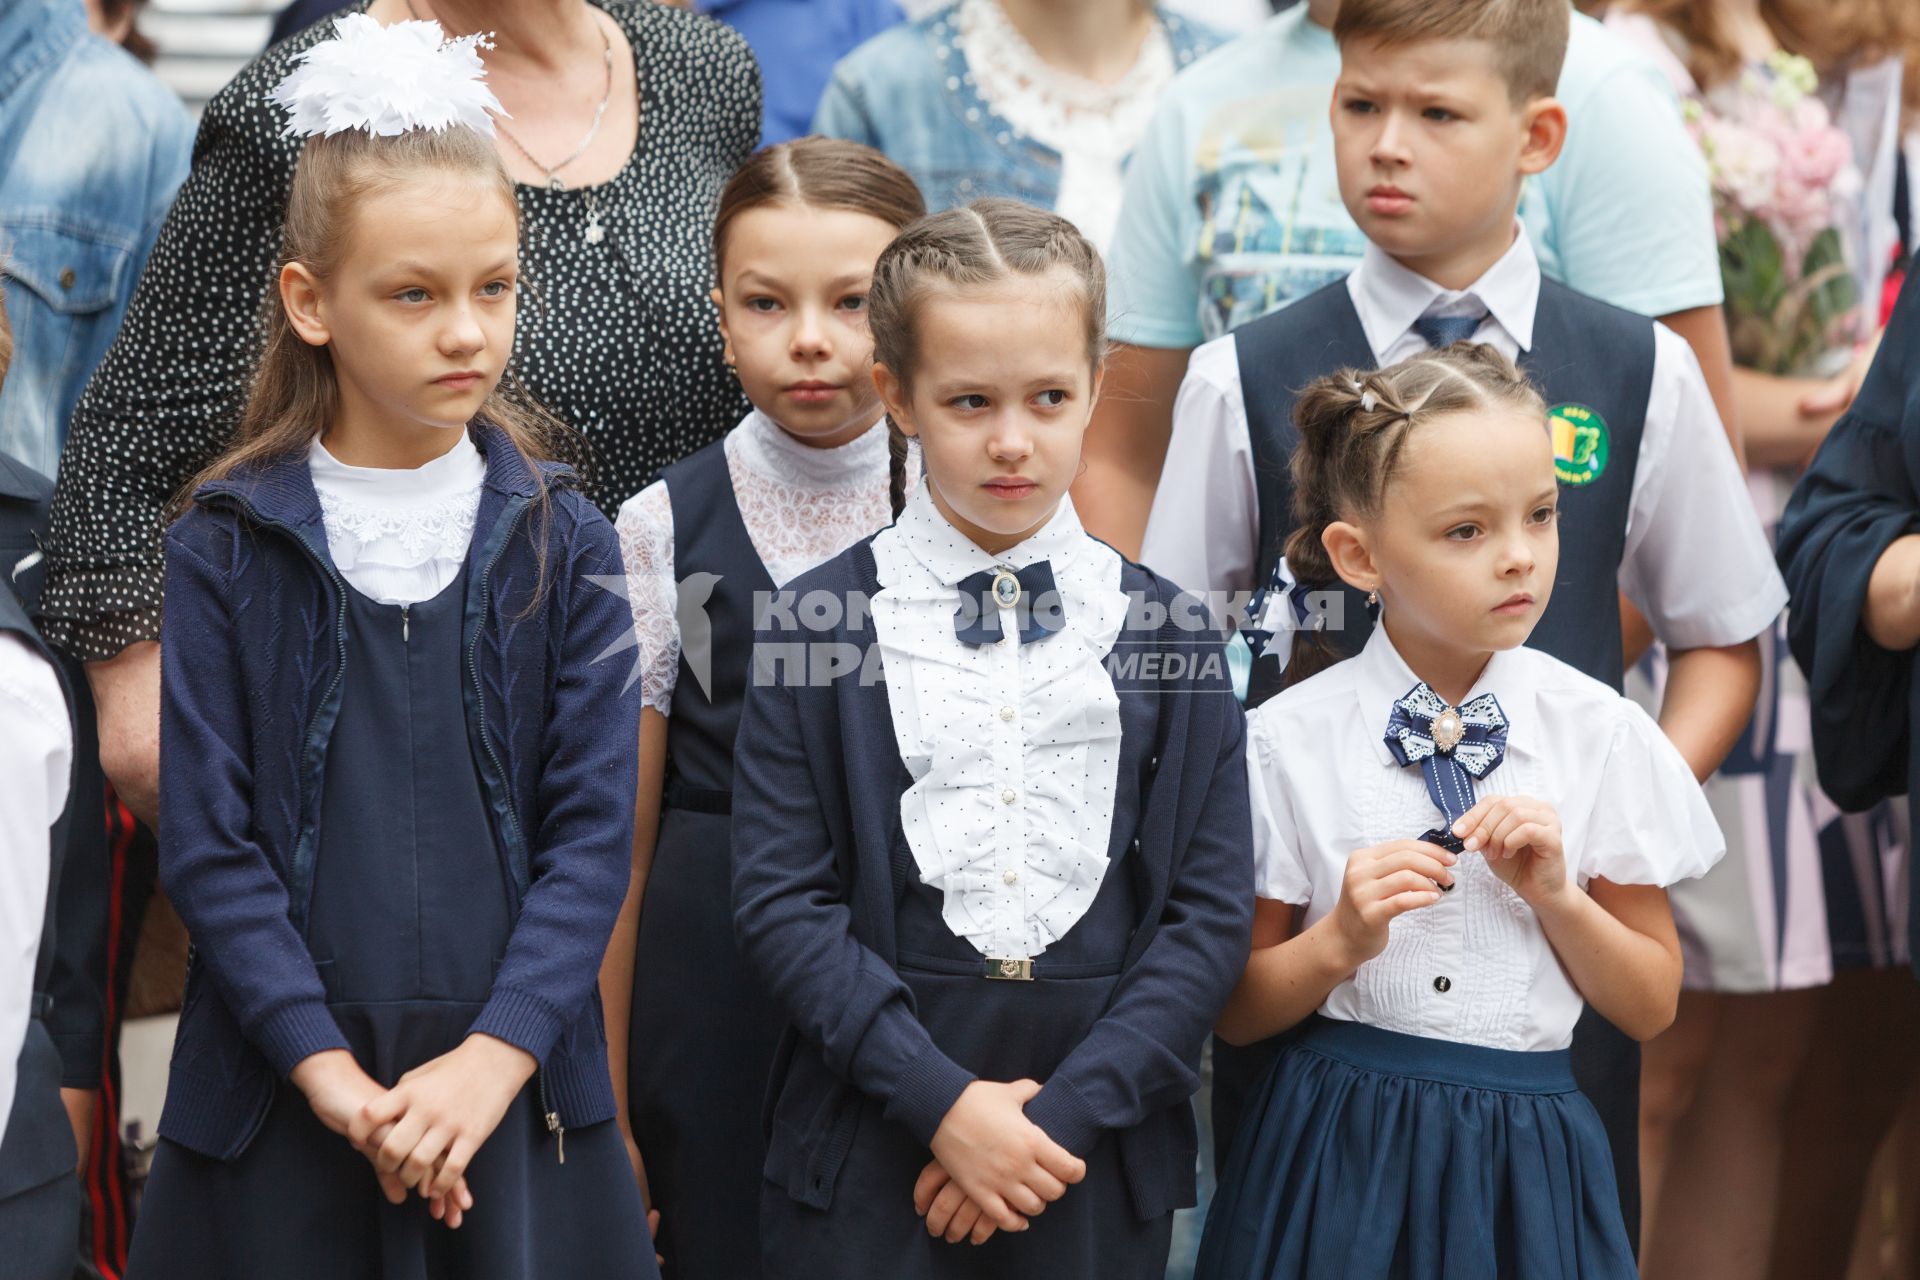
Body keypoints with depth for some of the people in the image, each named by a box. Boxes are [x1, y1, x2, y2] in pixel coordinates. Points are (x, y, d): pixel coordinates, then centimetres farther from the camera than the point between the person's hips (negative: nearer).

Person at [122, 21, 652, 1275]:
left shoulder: (565, 542, 2)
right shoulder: (228, 548, -2)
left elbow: (593, 830, -2)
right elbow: (207, 840, -4)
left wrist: (495, 1056, -14)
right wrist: (327, 1067, -14)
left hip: (514, 1082, 1)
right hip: (287, 1102, -1)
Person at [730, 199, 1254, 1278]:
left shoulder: (1169, 634, 3)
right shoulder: (817, 625, -1)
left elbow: (1212, 913, 0)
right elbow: (782, 901, -5)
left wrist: (1070, 1110, -10)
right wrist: (944, 1103, -14)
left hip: (1098, 1140, 1)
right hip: (874, 1137, -1)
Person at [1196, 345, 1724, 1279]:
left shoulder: (1598, 734, -1)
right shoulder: (1289, 744, -5)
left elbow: (1650, 1008, 4)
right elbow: (1238, 1011, 1)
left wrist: (1558, 898, -12)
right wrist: (1340, 944, -17)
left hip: (1528, 1165, 1)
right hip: (1340, 1160, -1)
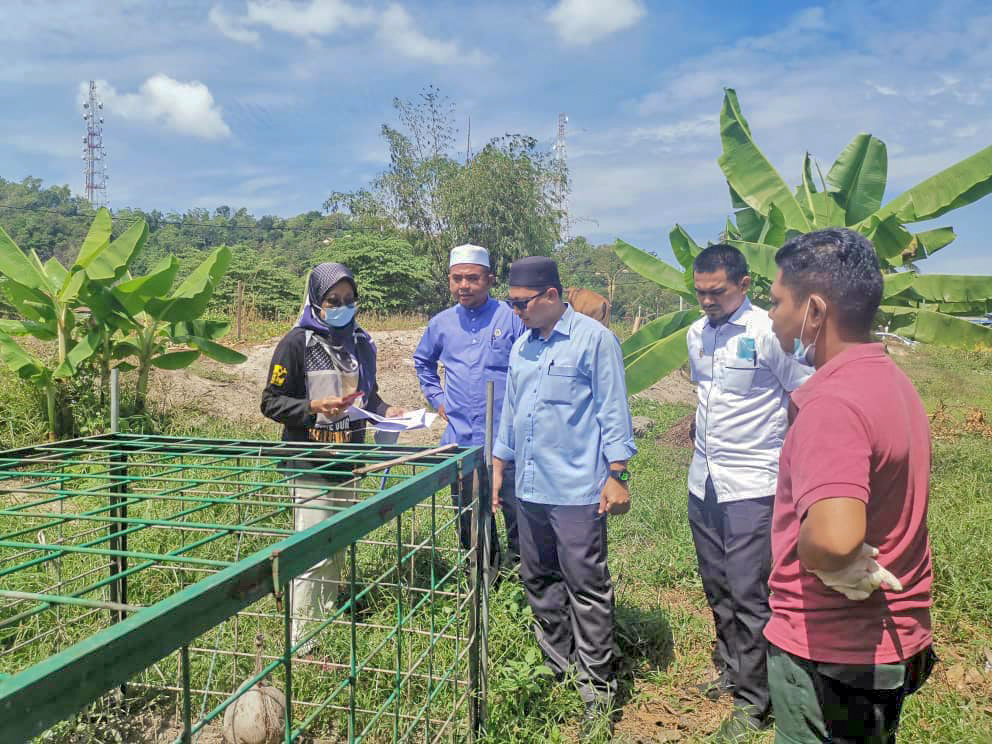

> WHAT YOU NEED TO DO
In how many lines of the preceding material does the word "elbow" occur? Answer with the number only.

> SOLUTION TO THIS PROBLEM
6